Ruby Network Test
The Ruby Network Tester provides a framework for simulating the interconnection network with controlled inputs. This is useful for network testing/debugging, or for network-only simulations with synthetic traffic (especially with the garnet network). The tester works in conjunction with the Network_test coherence protocol.
- configs/example/ruby_network_test.py: file to invoke the network tester
- src/cpu/testers/networktest: files implementing the tester.
How to run
First build gem5 with the Network_test coherence protocol:
Sample command to run:
./build/ALPHA_Network_test/gem5.debug configs/example/ruby_network_test.py --num-cpus=16 --num-dirs=16 --topology=Mesh --mesh-rows=4 --sim-cycles=1000 --injectionrate=0.01 --synthetic=0 --fixed-pkts --maxpackets=1 --garnet-network=fixed
|--num-cpus||Number of cpus. This is the number of source (injection) nodes in the network.|
|--num-dirs||Number of directories. This is the number of destination (ejection) nodes in the network.|
|--topology||Topology for connecting the cpus and dirs to the network routers/switches. The Mesh topology creates a network with --num-cpus number of routers/switches. It requires equal number of cpus and dirs, and connects one cpu, and one dir each to one network router. More detail about different topologies can be found here.|
|--mesh-rows||The number of rows in the mesh. Only valid when --topology is Mesh or MeshDirCorners.|
|--sim-cycles||Total number of cycles for which the simulation should run.|
|--injectionrate||Traffic Injection Rate in packets/node/cycle. It can take any decimal value between 0 and 1. The number of digits of precision after the decimal point can be controlled by --precision which is set to 3 as default in ruby_network_test.py.|
|--synthetic||The type of synthetic traffic to be injected. Currently, 3 types of synthetic traffic: uniform-random (--synthetic=0), tornado (--synthetic=1), and bit-complement (--synthetic=2) can be injected by the tester code in networktest.cc.|
|--maxpackets||Maximum number of packets to be injected by each cpu node. This parameter only works when --fixed-pkts is declared. This is useful for network debugging.|
|--fixed-pkts||Inject only a fixed number of packets (specified by --maxpackets) from each cpu. This is useful for network debugging. If this parameter is not declared, cpus will keep injecting at the specified rate till --sim-cycles cycles when the simulation ends.|
|--garnet-network||Enables the garnet network.
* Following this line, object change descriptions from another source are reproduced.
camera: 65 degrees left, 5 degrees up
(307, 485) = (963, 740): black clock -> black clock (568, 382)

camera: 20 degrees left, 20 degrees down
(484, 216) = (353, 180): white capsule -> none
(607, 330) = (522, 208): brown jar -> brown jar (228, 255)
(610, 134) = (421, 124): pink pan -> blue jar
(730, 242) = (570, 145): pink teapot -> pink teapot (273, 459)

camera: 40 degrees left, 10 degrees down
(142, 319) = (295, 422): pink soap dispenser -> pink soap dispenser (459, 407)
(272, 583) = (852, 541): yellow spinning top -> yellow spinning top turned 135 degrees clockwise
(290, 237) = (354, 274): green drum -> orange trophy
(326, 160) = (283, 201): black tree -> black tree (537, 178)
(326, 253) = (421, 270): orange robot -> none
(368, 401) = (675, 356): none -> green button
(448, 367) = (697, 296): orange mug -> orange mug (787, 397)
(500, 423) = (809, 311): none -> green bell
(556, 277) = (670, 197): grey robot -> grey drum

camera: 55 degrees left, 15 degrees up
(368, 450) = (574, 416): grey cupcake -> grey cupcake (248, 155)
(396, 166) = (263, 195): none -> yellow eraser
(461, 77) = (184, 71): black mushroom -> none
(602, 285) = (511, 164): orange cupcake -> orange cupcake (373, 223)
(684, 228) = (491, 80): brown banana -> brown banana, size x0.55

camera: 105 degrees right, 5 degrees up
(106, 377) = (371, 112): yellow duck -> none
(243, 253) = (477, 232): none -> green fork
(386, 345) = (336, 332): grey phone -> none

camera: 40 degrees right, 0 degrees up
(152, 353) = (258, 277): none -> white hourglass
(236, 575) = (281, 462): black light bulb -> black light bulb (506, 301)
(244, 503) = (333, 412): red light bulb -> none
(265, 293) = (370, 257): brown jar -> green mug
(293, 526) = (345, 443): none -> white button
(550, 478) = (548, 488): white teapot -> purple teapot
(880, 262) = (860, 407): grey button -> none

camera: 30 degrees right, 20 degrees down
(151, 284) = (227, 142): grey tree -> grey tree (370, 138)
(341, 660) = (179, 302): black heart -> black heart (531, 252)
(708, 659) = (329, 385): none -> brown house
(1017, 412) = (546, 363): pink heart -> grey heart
This parameter can take two values: fixed and flexible. More details about these two garnet networks can be found here.|
Implementation of network tester
The network tester is implemented in networktest.cc. The sequence of steps involved in generating and sending a packet are as follows.
- Every cycle, each cpu performs a bernouli trial with probability equal to --injectionrate to determine whether to generate a packet or not. If --fixed-pkts is enabled, each cpu stops generating new packets after generating --maxpackets number of packets. The tester terminates after --sim-cycles.
- If the cpu has to generate a new packet, it computes the destination for the new packet based on the synthetic traffic type (--synthetic).
- 0 (Uniform Random): send to a destination directory chosen at random from the available directories.
- 1 (Tornado): send to the destination directory half-way across X dimension. This only makes sense for Mesh or Torus topologies.
- 2 (Bit-Complement): send to the destination directory whose location is the bit-complement of the source cpu location. This only makes sense for Mesh or Torus topologies.
- This destination is embedded into the bits after block offset in the packet address.
- The generated packet is randomly tagged as a ReadReq, or an INST_FETCH, or a WriteReq, and sent to the Ruby Port (src/mem/ruby/system/RubyPort.hh/cc).
- The Ruby Port converts the packet into a RubyRequestType:LD, RubyRequestType:IFETCH, and RubyRequestType:ST, respectively, and sends it to the Sequencer, which in turn sends it to the Network_test cache controller.
- The cache controller extracts the destination directory from the packet address.
- The cache controller injects the LD, IFETCH and ST into virtual networks 0, 1 and 2 respectively.
- LD and IFETCH are injected as control packets (8 bytes), while ST is injected as a data packet (72 bytes).
- The packet traverses the network and reaches the directory.
- The directory controller simply drops it.